VII. Strength and Civility

In that crucible of care, both teacher and pupil forged themselves anew. They honed their forms into Amazonian strength, their limbs lithe and powerful. Artemisia’s dark, curly hair swirled around her sun-bronzed shoulders as she grew. She favored rough-spun barbarian garments that allowed for freedom of movement, yet her gaze still hardened at any mention of Rome.


The girl’s composure was tested during a council meeting when a visiting Squall dignitary called the slave-seals "mere record-keeping." Artemisia’s hand had tightened on her spear, nearly loosing it across the hall. Only the iron weight of the weapon—and the depth of Leata’s steady, unyielding stare—held her back.


Afterward, the girl had stormed into the avenue of laurel trees, tearing branch after branch in a silent ballet of rage. Every spring since, Leata caught the bruised, bitter scent of crushed leaves on the breeze and remembered that afternoon with a shiver.


VIII. A Daughter of Choice

Leata often wondered if, in a world built for someone else’s ambition, any of them could ever truly forget their origins. Yet, in Artemisia’s quiet moments—punching the silver curl of wavelets on the shore to channel the last of her anguish—Leata saw a transformation. The ocean’s rhythm tugged the lingering anger from the girl's bones, leaving space for peace to grow.

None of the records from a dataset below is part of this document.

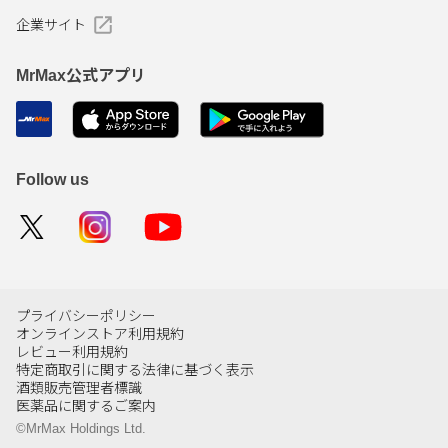
企業サイト
MrMax公式アプリ
Follow us
プライバシーポリシー
オンラインストア利用規約
レビュー利用規約
特定商取引に関する法律に基づく表示
酒類販売管理者標識
医薬品に関するご案内
©MrMax Holdings Ltd.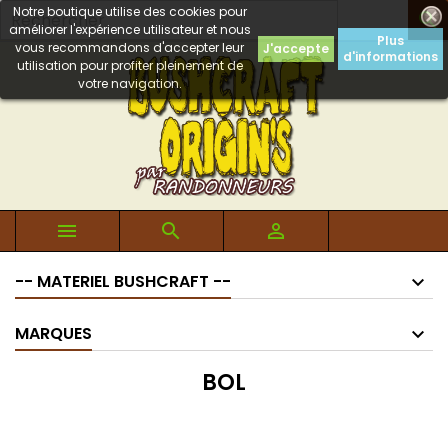
Notre boutique utilise des cookies pour

améliorer l'expérience utilisateur et nous
Plus
vous recommandons d'accepter leur
J'accepte
d'informations
utilisation pour profiter pleinement de
votre navigation.



-- MATERIEL BUSHCRAFT --
MARQUES
BOL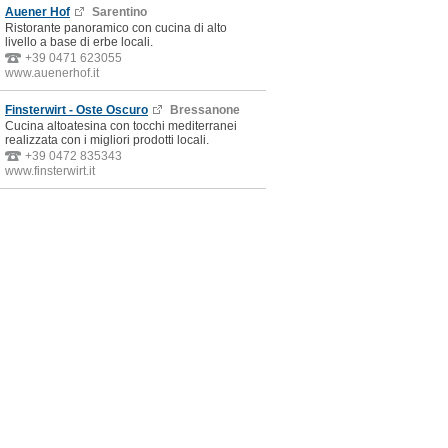
Auener Hof
Sarentino
Ristorante panoramico con cucina di alto
livello a base di erbe locali.
+39 0471 623055
www.auenerhof.it
Finsterwirt - Oste Oscuro
Bressanone
Cucina altoatesina con tocchi mediterranei
realizzata con i migliori prodotti locali.
+39 0472 835343
www.finsterwirt.it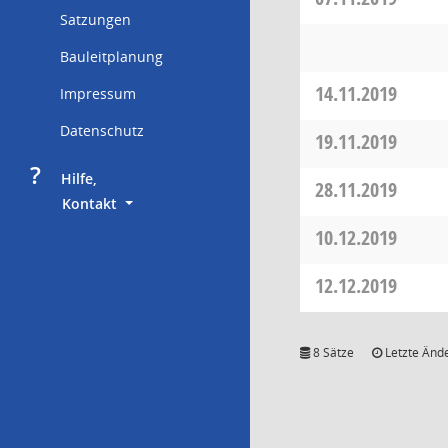
Satzungen
Bauleitplanung
14.11.2019
Impressum
Datenschutz
19.11.2019
?
     Hilfe,
28.11.2019
        Kontakt
10.12.2019
12.12.2019
8 Sätze
Letzte Ände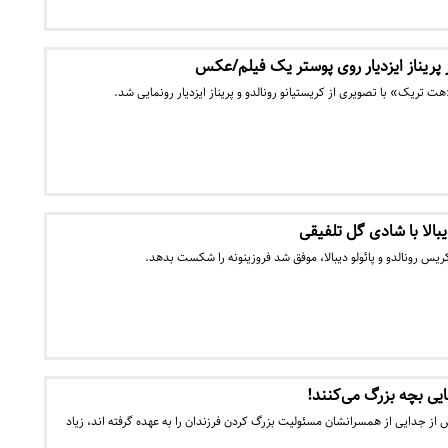
ر پریناز ایزدیار روی پوستر یک فیلم/عکس
 تریک» با تصویری از کریستیانو رونالدو و پریناز ایزدیار رونمایی شد.
بالا با شادی گل تلفیقی
رونالدو و پائولو دیبالا، موفق شد فروزینونه را شکست بدهد.
یی بچه بزرگ می‌کنند!
از جدایی از همسرانشان مسئولیت بزرگ کردن فرزندان را به عهده گرفته اند، زیاد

It had taken years, but the broken girl was piecing herself together. Civility bloomed within her like a stubborn spring flower. Though Leata had not borne her in flesh, Artemisia was her daughter of choice—one of many lost souls she had gathered into her hearth. In their laughter and steady hearts lay the proof that even the most grievous wounds could, in time, learn to glow with a different kind of light.